● **WHAT THE TASK ASKS**
Please set down the text of every item below line for line, changing nothing.

● **DATA IN THIS EXERCISE**
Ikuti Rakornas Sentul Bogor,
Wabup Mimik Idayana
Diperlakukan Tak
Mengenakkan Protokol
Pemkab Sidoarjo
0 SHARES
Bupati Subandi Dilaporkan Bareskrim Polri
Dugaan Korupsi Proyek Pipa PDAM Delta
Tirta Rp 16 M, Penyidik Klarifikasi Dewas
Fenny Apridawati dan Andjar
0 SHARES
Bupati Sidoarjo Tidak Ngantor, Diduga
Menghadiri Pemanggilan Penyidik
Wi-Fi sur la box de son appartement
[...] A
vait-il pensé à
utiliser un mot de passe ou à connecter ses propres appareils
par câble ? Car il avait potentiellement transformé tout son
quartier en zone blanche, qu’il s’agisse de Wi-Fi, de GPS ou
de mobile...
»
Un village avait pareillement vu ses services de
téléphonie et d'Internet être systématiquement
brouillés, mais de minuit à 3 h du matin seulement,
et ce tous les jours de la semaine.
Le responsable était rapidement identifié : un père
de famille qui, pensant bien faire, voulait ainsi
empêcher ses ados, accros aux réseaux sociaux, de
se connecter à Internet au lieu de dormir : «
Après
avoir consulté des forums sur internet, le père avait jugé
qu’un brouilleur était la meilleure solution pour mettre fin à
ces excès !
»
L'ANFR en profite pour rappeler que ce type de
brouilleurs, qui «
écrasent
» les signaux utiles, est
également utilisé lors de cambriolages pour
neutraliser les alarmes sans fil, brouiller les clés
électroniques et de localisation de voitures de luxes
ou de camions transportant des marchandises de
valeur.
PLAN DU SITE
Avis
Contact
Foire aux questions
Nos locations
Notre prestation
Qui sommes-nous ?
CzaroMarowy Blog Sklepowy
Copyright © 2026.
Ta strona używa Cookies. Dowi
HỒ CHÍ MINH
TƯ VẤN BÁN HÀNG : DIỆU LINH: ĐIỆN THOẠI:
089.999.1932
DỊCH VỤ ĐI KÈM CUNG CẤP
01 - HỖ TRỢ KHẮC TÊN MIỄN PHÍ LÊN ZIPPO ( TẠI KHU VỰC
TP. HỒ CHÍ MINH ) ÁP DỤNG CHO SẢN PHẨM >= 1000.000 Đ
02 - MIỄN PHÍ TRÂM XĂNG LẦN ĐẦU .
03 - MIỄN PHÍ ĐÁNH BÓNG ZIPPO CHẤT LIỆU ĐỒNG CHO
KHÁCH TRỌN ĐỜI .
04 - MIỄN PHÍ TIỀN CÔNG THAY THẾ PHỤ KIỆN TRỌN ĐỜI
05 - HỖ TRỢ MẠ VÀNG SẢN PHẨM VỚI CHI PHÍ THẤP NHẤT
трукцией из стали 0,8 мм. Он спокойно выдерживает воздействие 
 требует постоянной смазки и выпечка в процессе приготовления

● **THE ANSWER**
Ikuti Rakornas Sentul Bogor,
Wabup Mimik Idayana
Diperlakukan Tak
Mengenakkan Protokol
Pemkab Sidoarjo
0 SHARES
Bupati Subandi Dilaporkan Bareskrim Polri
Dugaan Korupsi Proyek Pipa PDAM Delta
Tirta Rp 16 M, Penyidik Klarifikasi Dewas
Fenny Apridawati dan Andjar
0 SHARES
Bupati Sidoarjo Tidak Ngantor, Diduga
Menghadiri Pemanggilan Penyidik
Wi-Fi sur la box de son appartement
[...] A
vait-il pensé à
utiliser un mot de passe ou à connecter ses propres appareils
par câble ? Car il avait potentiellement transformé tout son
quartier en zone blanche, qu’il s’agisse de Wi-Fi, de GPS ou
de mobile...
»
Un village avait pareillement vu ses services de
téléphonie et d'Internet être systématiquement
brouillés, mais de minuit à 3 h du matin seulement,
et ce tous les jours de la semaine.
Le responsable était rapidement identifié : un père
de famille qui, pensant bien faire, voulait ainsi
empêcher ses ados, accros aux réseaux sociaux, de
se connecter à Internet au lieu de dormir : «
Après
avoir consulté des forums sur internet, le père avait jugé
qu’un brouilleur était la meilleure solution pour mettre fin à
ces excès !
»
L'ANFR en profite pour rappeler que ce type de
brouilleurs, qui «
écrasent
» les signaux utiles, est
également utilisé lors de cambriolages pour
neutraliser les alarmes sans fil, brouiller les clés
électroniques et de localisation de voitures de luxes
ou de camions transportant des marchandises de
valeur.
PLAN DU SITE
Avis
Contact
Foire aux questions
Nos locations
Notre prestation
Qui sommes-nous ?
CzaroMarowy Blog Sklepowy
Copyright © 2026.
Ta strona używa Cookies. Dowi
HỒ CHÍ MINH
TƯ VẤN BÁN HÀNG : DIỆU LINH: ĐIỆN THOẠI:
089.999.1932
DỊCH VỤ ĐI KÈM CUNG CẤP
01 - HỖ TRỢ KHẮC TÊN MIỄN PHÍ LÊN ZIPPO ( TẠI KHU VỰC
TP. HỒ CHÍ MINH ) ÁP DỤNG CHO SẢN PHẨM >= 1000.000 Đ
02 - MIỄN PHÍ TRÂM XĂNG LẦN ĐẦU .
03 - MIỄN PHÍ ĐÁNH BÓNG ZIPPO CHẤT LIỆU ĐỒNG CHO
KHÁCH TRỌN ĐỜI .
04 - MIỄN PHÍ TIỀN CÔNG THAY THẾ PHỤ KIỆN TRỌN ĐỜI
05 - HỖ TRỢ MẠ VÀNG SẢN PHẨM VỚI CHI PHÍ THẤP NHẤT
трукцией из стали 0,8 мм. Он спокойно выдерживает воздействие 
 требует постоянной смазки и выпечка в процессе приготовления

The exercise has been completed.